INFORMATION SERIES, August 2021, Issue 3
AGRICULTURAL EXPORT PATHWAYS TO NZ
Fiji has a total of 51 fresh agricultural products approved for export to New Zealand.
These 51 pathways were developed by the Ministry of Primary Industries (MPI) in New Zealand, upon the request from and in consultations with Biosecurity Authority of Fiji (BAF).
For detailed information on open pathway commodities from Fiji to NZ: https://www.mpi.govt.nz/dmsdocument/1147/direct
Pathways for each product contain specific Import Health Standards (IHS) for each approved commodity which outlines the requirements that must be met locally before any fresh produce can be exported to New Zealand.
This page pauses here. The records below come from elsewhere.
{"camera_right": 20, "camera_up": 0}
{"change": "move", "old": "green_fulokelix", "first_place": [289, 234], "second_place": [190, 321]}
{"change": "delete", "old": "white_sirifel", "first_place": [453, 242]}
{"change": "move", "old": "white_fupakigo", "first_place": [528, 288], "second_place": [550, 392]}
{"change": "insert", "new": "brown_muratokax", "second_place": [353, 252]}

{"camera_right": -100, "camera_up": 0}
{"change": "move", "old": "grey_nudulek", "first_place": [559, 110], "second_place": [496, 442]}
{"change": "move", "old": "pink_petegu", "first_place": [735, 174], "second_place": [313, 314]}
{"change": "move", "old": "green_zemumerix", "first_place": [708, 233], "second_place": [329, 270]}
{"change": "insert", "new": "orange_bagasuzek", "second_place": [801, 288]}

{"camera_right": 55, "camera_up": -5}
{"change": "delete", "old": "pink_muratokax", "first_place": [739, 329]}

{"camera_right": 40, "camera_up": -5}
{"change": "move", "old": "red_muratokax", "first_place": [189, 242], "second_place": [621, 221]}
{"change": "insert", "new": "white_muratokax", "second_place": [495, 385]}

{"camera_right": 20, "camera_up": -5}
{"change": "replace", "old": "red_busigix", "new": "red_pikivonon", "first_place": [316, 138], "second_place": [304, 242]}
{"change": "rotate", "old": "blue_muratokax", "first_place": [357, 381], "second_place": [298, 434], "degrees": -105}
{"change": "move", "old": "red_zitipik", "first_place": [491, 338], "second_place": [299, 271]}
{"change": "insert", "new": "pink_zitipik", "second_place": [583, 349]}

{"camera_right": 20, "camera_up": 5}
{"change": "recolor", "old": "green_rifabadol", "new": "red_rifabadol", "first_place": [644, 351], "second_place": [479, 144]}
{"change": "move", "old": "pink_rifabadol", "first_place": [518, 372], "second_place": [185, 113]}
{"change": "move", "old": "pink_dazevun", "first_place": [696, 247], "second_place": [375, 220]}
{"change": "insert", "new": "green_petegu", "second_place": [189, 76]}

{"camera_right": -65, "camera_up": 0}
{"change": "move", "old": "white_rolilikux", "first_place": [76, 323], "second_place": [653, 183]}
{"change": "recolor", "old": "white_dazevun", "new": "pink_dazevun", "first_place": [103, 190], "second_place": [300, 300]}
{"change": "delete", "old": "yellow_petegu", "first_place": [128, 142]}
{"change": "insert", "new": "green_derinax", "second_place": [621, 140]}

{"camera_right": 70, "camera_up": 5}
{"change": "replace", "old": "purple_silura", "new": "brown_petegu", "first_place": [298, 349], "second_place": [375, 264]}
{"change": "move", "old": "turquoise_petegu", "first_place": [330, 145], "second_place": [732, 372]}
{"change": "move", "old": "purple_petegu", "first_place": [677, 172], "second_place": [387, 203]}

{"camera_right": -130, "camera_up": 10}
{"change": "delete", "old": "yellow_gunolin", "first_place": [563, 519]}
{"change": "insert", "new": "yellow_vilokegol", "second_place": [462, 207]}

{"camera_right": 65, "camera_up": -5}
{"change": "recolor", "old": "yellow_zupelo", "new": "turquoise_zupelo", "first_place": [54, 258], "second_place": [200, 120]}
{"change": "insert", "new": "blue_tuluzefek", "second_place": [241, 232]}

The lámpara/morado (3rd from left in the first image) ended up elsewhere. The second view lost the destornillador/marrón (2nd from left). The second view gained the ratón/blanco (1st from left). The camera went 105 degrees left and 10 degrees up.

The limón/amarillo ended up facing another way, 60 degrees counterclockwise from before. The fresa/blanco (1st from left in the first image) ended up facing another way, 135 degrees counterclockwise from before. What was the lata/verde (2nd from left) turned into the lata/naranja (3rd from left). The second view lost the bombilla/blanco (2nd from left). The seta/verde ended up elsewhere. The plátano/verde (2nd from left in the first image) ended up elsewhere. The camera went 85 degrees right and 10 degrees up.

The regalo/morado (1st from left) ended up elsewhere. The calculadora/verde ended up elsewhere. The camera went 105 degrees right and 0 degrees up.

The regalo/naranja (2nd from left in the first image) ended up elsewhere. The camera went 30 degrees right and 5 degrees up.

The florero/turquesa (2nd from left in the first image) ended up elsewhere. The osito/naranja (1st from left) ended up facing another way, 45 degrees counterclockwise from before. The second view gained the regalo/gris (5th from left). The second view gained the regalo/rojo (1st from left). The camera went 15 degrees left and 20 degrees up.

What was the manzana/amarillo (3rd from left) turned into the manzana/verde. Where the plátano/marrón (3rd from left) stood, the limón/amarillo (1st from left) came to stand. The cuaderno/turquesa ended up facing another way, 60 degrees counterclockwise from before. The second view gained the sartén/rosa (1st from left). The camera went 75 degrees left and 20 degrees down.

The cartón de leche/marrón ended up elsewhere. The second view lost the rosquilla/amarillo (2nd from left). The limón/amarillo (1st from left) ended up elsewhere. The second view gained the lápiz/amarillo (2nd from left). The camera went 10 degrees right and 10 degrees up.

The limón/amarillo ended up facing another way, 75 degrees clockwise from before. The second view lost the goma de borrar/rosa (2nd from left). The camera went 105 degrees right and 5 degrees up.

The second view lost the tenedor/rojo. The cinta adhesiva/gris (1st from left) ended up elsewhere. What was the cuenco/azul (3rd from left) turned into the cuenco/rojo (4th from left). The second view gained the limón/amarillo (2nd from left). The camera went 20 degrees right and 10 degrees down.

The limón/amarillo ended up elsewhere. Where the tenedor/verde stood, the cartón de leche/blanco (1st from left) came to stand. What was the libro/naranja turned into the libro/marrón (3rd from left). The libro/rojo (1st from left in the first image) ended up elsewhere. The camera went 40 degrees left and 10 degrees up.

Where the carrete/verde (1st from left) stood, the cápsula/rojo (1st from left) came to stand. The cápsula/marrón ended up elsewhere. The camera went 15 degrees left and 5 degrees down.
These include: Inspection to ascertain that produce is free from any pests, Phytosanitary Certificate Requirements to certify that the produce is considered free from pests and conform to the current phytosanitary regulations, Heat Treatment Specifications for BQA products and much more.
It is also important to note that there are currently no restrictions on any frozen products that can be exported to New Zealand as long as the stipulated freezing requirements of NZ MPI are fully satisfied and provided with the correct documented evidence.
Of the 51 approved agriculture produce, Fiji’s main agricultural exports to New Zealand continues to be Taro, Kava, Eggplants, Papaya, Cassava and a mixture of other vegetables.
According to Biosecurity Authority of Fiji, the following commodities are noted to be currently underutilized by the exporters in the open pathway status: Basil, Betel nut, Chive, Coriander, Dill, Island cabbage/bele, Khatta/ Roselle, Lemon grass, Lettuce, Mint, Oregano, Pea- green/snow, Pigeon peas, Pineapple, Plantain, Rocket, Sage and Thyme. These products see little to no export to New Zealand from Fiji, although the pathways were created and currently do exist.
Bilateral Quarantine Arrangements (BQA) are developed for fruit-fly host products that have an established pathway to New Zealand.
These products require further heat treatment or undergo High Temperature Forced Air (HTFA) Treatments to ensure all risk of fruit flies are mitigated prior to exports from Fiji to New Zealand and this is done at Natures Way Cooperative Ltd facility in Nadi.
Of the 51 approved, four products fall under this category; Breadfruits, Papaya, Mangoes and Eggplants. Fiji has many strengths when exporting to New Zealand.
Firstly, Fiji’s HTFA facility in Nadi is the only facility that is approved and certified by MPI NZ, therefore, currently giving Fiji the sole market access to the four fruit fly host commodities.
Fiji also has the highest number of approved pathways to New Zealand in the world and some Fiji-specific pathways include Okra, Duruka, Fiji Red Papaya, Plaintain, Chillies and Coconuts.
Fiji faces many challenges with fresh exports and a major one is consistency of supply.
It is well known that the Pacific region has the best tasting pineapples, however the reason that we don’t control the market is due to the lack of consistency in supply for both quality and quantity. As a result of this, low-cost, high-volume produced pineapples from Asia regions flood the New Zealand market.
Investment Fiji is assisting local farmers/emerging exporters to utilise such pathways through capability and trade development programs for commercial export.
Local pineapple farmer; Rakesh Singh of West Hill View Farms in Vakabuli, Paipai, Lautoka who has 15 acres of land with smooth cayenne variety of pineapples was assisted by Investment Fiji and the Fiji Trade Commission to New Zealand to engage with new markets after supply to local hotels and resorts stalled during the COVID-19 pandemic.
Investment Fiji’s team made a site visit in 2020 and facilitated an introductory meeting with a foreign distributor in Lautoka and has also facilitated discussions with the Ministry of Agriculture and Biosecurity Authority of Fiji for advice on best planting and production practices to become export-ready.
The prospect of increased export of fresh produce and better trade between the two countries is further reinforced with the recent announcement of opening of a new Trade Commission of New Zealand in Fiji tasked with helping New Zealand businesses and bolstering trade in Fiji and across the region.
The new Trade Commission office will be responsible for helping grow New Zealand businesses in Fiji as well as the broader Pacific, with hundreds of New Zealand companies already active in the region.
Investment Fiji continues to assist local exporters find new markets and create pathways for emerging exporters. Its Investment & Trade team is in regular contact with exporters and is ready to assist with any queries.